### EXERCISE BRIEF:
Set out the entries from the line with "Denne hjemmeside" up to and including the line with "Vis detaljer" as a Markdown table with the columns No. and Line, one row per line and blank lines left out.

Content starts

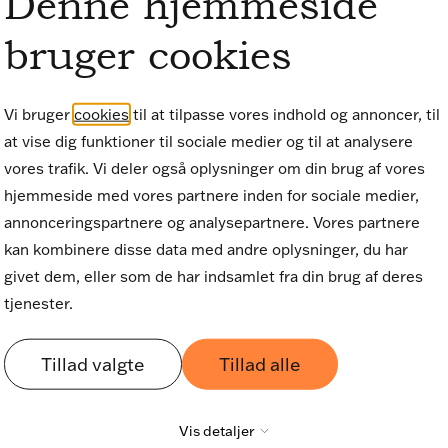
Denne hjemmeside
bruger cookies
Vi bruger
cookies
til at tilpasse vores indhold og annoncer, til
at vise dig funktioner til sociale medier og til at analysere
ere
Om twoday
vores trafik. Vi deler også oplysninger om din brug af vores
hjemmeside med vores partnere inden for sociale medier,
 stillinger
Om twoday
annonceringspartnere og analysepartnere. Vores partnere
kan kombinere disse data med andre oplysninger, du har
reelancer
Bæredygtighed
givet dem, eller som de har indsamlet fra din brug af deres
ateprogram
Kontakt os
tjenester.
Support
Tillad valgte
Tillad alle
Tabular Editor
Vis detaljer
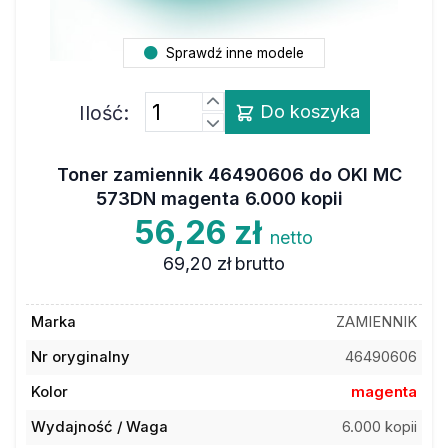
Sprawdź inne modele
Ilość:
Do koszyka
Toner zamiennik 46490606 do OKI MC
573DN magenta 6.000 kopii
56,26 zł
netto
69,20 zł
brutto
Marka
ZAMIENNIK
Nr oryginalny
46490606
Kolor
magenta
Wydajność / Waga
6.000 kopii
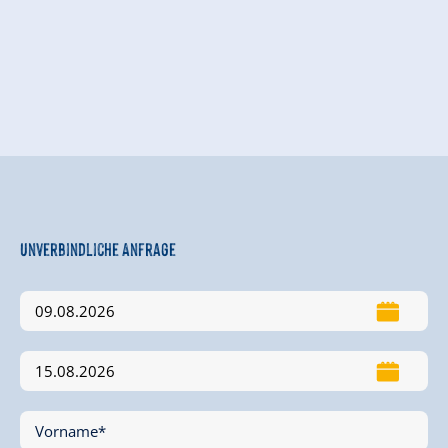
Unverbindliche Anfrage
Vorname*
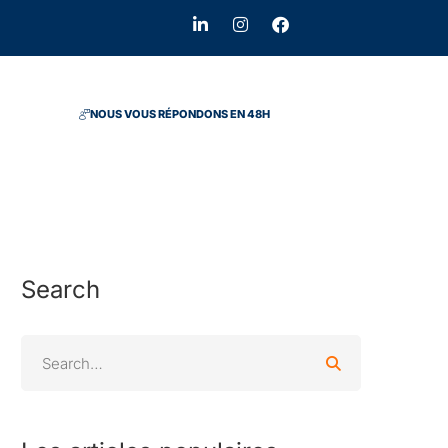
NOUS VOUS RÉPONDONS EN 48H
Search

Content ends
Content starts

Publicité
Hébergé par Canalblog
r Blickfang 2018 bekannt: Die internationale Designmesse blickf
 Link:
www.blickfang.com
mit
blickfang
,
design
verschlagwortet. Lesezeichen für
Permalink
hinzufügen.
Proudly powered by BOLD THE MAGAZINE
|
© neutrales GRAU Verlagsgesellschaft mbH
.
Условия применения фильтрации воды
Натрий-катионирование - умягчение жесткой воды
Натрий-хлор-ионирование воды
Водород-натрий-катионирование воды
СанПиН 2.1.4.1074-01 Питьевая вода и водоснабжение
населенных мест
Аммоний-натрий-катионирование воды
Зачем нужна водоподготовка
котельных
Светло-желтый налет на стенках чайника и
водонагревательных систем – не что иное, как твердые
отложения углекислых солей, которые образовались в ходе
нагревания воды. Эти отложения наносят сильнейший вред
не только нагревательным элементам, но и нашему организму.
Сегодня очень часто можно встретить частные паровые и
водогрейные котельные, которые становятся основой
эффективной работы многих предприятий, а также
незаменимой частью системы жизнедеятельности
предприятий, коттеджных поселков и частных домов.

Content ends

### ANSWER SPACE:
| No. | Line |
|---|---|
| 1 | Denne hjemmeside |
| 2 | bruger cookies |
| 3 | Vi bruger |
| 4 | cookies |
| 5 | til at tilpasse vores indhold og annoncer, til |
| 6 | at vise dig funktioner til sociale medier og til at analysere |
| 7 | ere |
| 8 | Om twoday |
| 9 | vores trafik. Vi deler også oplysninger om din brug af vores |
| 10 | hjemmeside med vores partnere inden for sociale medier, |
| 11 |  stillinger |
| 12 | Om twoday |
| 13 | annonceringspartnere og analysepartnere. Vores partnere |
| 14 | kan kombinere disse data med andre oplysninger, du har |
| 15 | reelancer |
| 16 | Bæredygtighed |
| 17 | givet dem, eller som de har indsamlet fra din brug af deres |
| 18 | ateprogram |
| 19 | Kontakt os |
| 20 | tjenester. |
| 21 | Support |
| 22 | Tillad valgte |
| 23 | Tillad alle |
| 24 | Tabular Editor |
| 25 | Vis detaljer |